- [GOAL OF THE EXERCISE]:
Show every line below where "chap" appears.

Dataset excerpts
Content starts

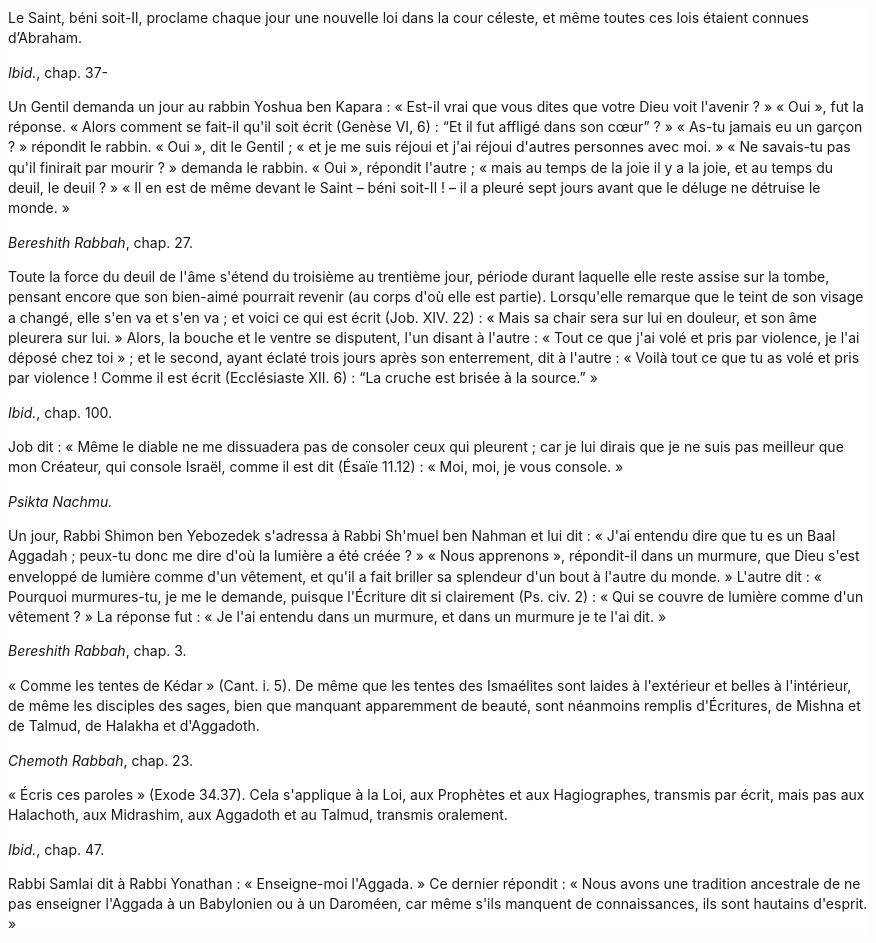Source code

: Le Saint, béni soit-Il, proclame chaque jour une nouvelle loi dans la cour céleste, et même toutes ces lois étaient connues d’Abraham.

_Ibid._, chap. 37-

Un Gentil demanda un jour au rabbin Yoshua ben Kapara : « Est-il vrai que vous dites que votre Dieu voit l'avenir ? » « Oui », fut la réponse. « Alors comment se fait-il qu'il soit écrit (Genèse VI, 6) : “Et il fut affligé dans son cœur” ? » « As-tu jamais eu un garçon ? » répondit le rabbin. « Oui », dit le Gentil ; « et je me suis réjoui et j'ai réjoui d'autres personnes avec moi. » « Ne savais-tu pas qu'il finirait par mourir ? » demanda le rabbin. « Oui », répondit l'autre ; « mais au temps de la joie il y a la joie, et au temps du deuil, le deuil ? » « Il en est de même devant le Saint – béni soit-Il ! – il a pleuré sept jours avant que le déluge ne détruise le monde. »

_Bereshith Rabbah_, chap. 27.

Toute la force du deuil de l'âme s'étend du troisième au trentième jour, période durant laquelle elle reste assise sur la tombe, pensant encore que son bien-aimé pourrait revenir (au corps d'où elle est partie). Lorsqu'elle remarque que le teint de son visage a changé, elle s'en va et s'en va ; et voici ce qui est écrit (Job. XIV. 22) : « Mais sa chair sera sur lui en douleur, et son âme pleurera sur lui. » Alors, la bouche et le ventre se disputent, l'un disant à l'autre : « Tout ce que j'ai volé et pris par violence, je l'ai déposé chez toi » ; et le second, ayant éclaté trois jours après son enterrement, dit à l'autre : « Voilà tout ce que tu as volé et pris par violence ! Comme il est écrit (Ecclésiaste XII. 6) : “La cruche est brisée à la source.” »

_Ibid._, chap. 100.

Job dit : « Même le diable ne me dissuadera pas de consoler ceux qui pleurent ; car je lui dirais que je ne suis pas meilleur que mon Créateur, qui console Israël, comme il est dit (Ésaïe 11.12) : « Moi, moi, je vous console. »

_Psikta Nachmu._

Un jour, Rabbi Shimon ben Yebozedek s'adressa à Rabbi Sh'muel ben Nahman et lui dit : « J'ai entendu dire que tu es un Baal Aggadah ; peux-tu donc me dire d'où la lumière a été créée ? » « Nous apprenons », répondit-il dans un murmure, que Dieu s'est enveloppé de lumière comme d'un vêtement, et qu'il a fait briller sa splendeur d'un bout à l'autre du monde. » L'autre dit : « Pourquoi murmures-tu, je me le demande, puisque l'Écriture dit si clairement (Ps. civ. 2) : « Qui se couvre de lumière comme d'un vêtement ? » La réponse fut : « Je l'ai entendu dans un murmure, et dans un murmure je te l'ai dit. »

_Bereshith Rabbah_, chap. 3.

« Comme les tentes de Kédar » (Cant. i. 5). De même que les tentes des Ismaélites sont laides à l'extérieur et belles à l'intérieur, de même les disciples des sages, bien que manquant apparemment de beauté, sont néanmoins remplis d'Écritures, de Mishna et de Talmud, de Halakha et d'Aggadoth.

_Chemoth Rabbah_, chap. 23.

« Écris ces paroles » (Exode 34.37). Cela s'applique à la Loi, aux Prophètes et aux Hagiographes, transmis par écrit, mais pas aux Halachoth, aux Midrashim, aux Aggadoth et au Talmud, transmis oralement.

_Ibid._, chap. 47.

Rabbi Samlai dit à Rabbi Yonathan : « Enseigne-moi l'Aggada. » Ce dernier répondit : « Nous avons une tradition ancestrale de ne pas enseigner l'Aggada à un Babylonien ou à un Daroméen, car même s'ils manquent de connaissances, ils sont hautains d'esprit. »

Content ends

- [EXERCISE RESULT]:
_Ibid._, chap. 37-
_Bereshith Rabbah_, chap. 27.
_Ibid._, chap. 100.
_Bereshith Rabbah_, chap. 3.
_Chemoth Rabbah_, chap. 23.
_Ibid._, chap. 47.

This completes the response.